▼
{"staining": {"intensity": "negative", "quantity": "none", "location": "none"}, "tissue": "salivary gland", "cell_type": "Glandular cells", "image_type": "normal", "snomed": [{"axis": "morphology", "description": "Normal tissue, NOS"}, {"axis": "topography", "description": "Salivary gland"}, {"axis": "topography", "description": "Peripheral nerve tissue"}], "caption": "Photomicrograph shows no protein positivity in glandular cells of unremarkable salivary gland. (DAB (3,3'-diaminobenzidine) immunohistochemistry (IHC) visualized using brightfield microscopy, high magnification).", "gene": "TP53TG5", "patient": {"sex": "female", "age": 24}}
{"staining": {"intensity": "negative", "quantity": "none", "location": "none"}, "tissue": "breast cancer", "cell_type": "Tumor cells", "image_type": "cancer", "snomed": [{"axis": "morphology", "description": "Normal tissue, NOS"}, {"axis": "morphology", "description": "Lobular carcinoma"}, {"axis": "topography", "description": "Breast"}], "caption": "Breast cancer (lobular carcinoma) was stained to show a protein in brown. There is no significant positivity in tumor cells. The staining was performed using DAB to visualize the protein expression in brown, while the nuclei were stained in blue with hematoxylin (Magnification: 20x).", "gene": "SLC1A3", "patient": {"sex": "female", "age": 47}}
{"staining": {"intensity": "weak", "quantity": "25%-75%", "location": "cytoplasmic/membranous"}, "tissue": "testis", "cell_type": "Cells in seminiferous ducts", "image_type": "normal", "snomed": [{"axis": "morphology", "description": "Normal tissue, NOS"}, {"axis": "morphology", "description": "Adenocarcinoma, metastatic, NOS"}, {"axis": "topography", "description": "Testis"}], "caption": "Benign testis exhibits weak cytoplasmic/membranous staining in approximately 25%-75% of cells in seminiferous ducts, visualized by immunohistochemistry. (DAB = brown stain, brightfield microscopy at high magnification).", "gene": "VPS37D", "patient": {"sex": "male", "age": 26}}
▲
▶ _Your objective_
Tally the lines of the material in which the word "using" appears. Output the count alone.

▶ _Finished task_
2